I had luck doing this when WHYY (Philadelphia PBS) made some PSIP changes that were doing some really strange things on my Dish 6000. Admittedly this was a couple of years ago - shortly after the station went live with their digital signal, and WHYY is a MUCH smaller station than TBS, but the person I worked with seemed genuinely interested in resolving the issue, and in fact DID get it resolved.


----------



## HDTV55 (May 9, 2003)

IT'S BACK!
I went home for lunch today and TBS 17.1 is back. I dont know who did what, but its good to have it back!


----------



## ugafan (Oct 7, 2003)

It must have been a TBS problem. I couldn't pick it up with my JVC TV's internal ATSC tuner or on my 942. But I was showing around an 80 signal strength with plain old rabbit ears. It was back on last night.


----------



## Bichon (Jun 5, 2003)

Someone at the station probably bought a 942 or other affected receiver, and experienced the problem first-hand.


----------



## lakebum431 (Jun 30, 2005)

Bichon ---- Haha, either way. I'm glad it is fixed.


----------



## GateTraveler (Aug 27, 2005)

I guess since this thread seems to be devoted to the TBS problem I'll post in the regular bug thread. My problem as described in my 1st post in this thread is still unsolved dispite several attempts by customer service. I got my signal strength up to about 80% on digital ch 40 yet it still won't add to the guide. Looks so far as if I am out of luck.

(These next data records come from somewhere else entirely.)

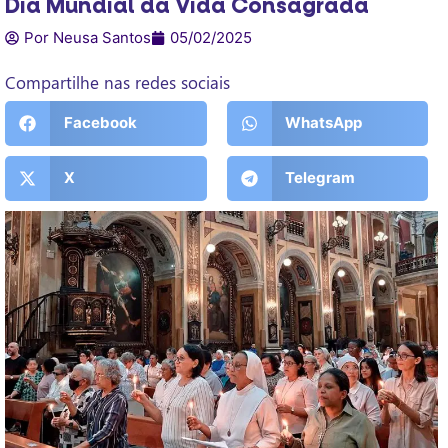
Dia Mundial da Vida Consagrada
Por Neusa Santos
05/02/2025
Compartilhe nas redes sociais
Facebook
WhatsApp
X
Telegram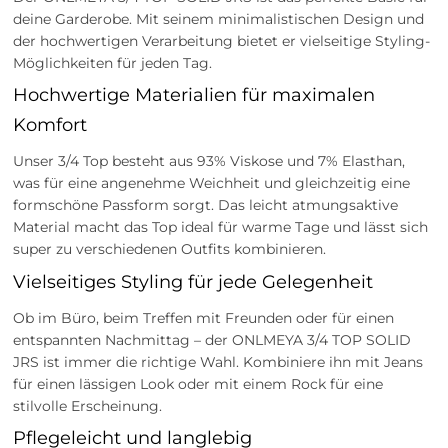
deine Garderobe. Mit seinem minimalistischen Design und
der hochwertigen Verarbeitung bietet er vielseitige Styling-
Möglichkeiten für jeden Tag.
Hochwertige Materialien für maximalen
Komfort
Unser 3/4 Top besteht aus 93% Viskose und 7% Elasthan,
was für eine angenehme Weichheit und gleichzeitig eine
formschöne Passform sorgt. Das leicht atmungsaktive
Material macht das Top ideal für warme Tage und lässt sich
super zu verschiedenen Outfits kombinieren.
Vielseitiges Styling für jede Gelegenheit
Ob im Büro, beim Treffen mit Freunden oder für einen
entspannten Nachmittag – der ONLMEYA 3/4 TOP SOLID
JRS ist immer die richtige Wahl. Kombiniere ihn mit Jeans
für einen lässigen Look oder mit einem Rock für eine
stilvolle Erscheinung.
Pflegeleicht und langlebig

Any ideas would be appreciated. Glad you TBS folks are fixed though...


----------



## Bichon (Jun 5, 2003)

If you aren't getting a lock with 80% signal strength, chances are good that there is something in the PSIP data that the 942 doesn't like. As I mentioned to the people having problems with TBS, I'd suggest reaching out to the engineering folks at the TV station in question. Since they aren't having the issue in Denver (where the 942 people work), I wouldn't hold my breath for a quick fix from Dish.

P.S.
Gullah Cuisine, a restaurant in your home town, is one of my favorites!


----------



## GateTraveler (Aug 27, 2005)

Bichon said:


> If you aren't getting a lock with 80% signal strength, chances are good that there is something in the PSIP data that the 942 doesn't like. As I mentioned to the people having problems with TBS, I'd suggest reaching out to the engineering folks at the TV station in question. Since they aren't having the issue in Denver (where the 942 people work), I wouldn't hold my breath for a quick fix from Dish.
> 
> P.S.
> Gullah Cuisine, a restaurant in your home town, is one of my favorites!

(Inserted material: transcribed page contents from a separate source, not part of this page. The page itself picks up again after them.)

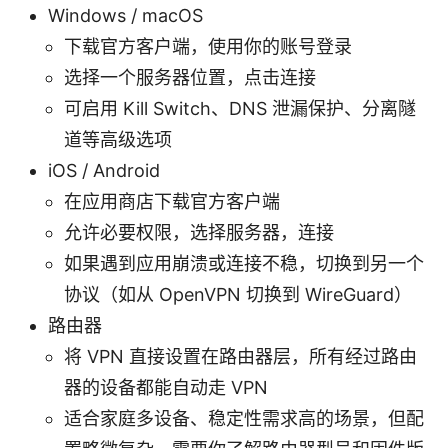
Windows / macOS
下载官方客户端，使用你的账号登录
选择一个服务器位置，点击连接
可启用 Kill Switch、DNS 泄漏保护、分离隧
道等高级选项
iOS / Android
在应用商店下载官方客户端
允许必要权限，选择服务器，连接
如果遇到应用崩溃或连接不稳，切换到另一个
协议（如从 OpenVPN 切换到 WireGuard）
路由器
将 VPN 直接设置在路由器层，所有经过路由
器的设备都能自动走 VPN
适合家庭多设备、稳定性需求高的场景，但配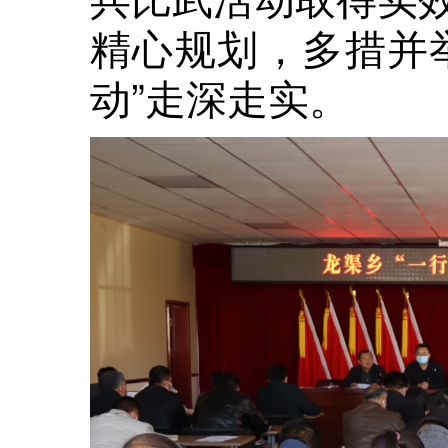
精心规划，多措并
动”走深走实。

Thanks for the response. I will try but if I have to depend on on my Fox station to fix this then I am probably SOL. They have given HD very low priority. are broadcasting at extremely low power, and do not answer e-mails.

I just don't understand why 811 works like a charm but 942 while locking, won't let me add it to the guide. Why don't they just let you add the channel to the guide regardless of signal strength or what 942 "thinks" about the signal? If the receiver allowed this, I probably wouldn't have a problem. Regardless, signal strength is good anyhow so I guess I'm probably screwed.


----------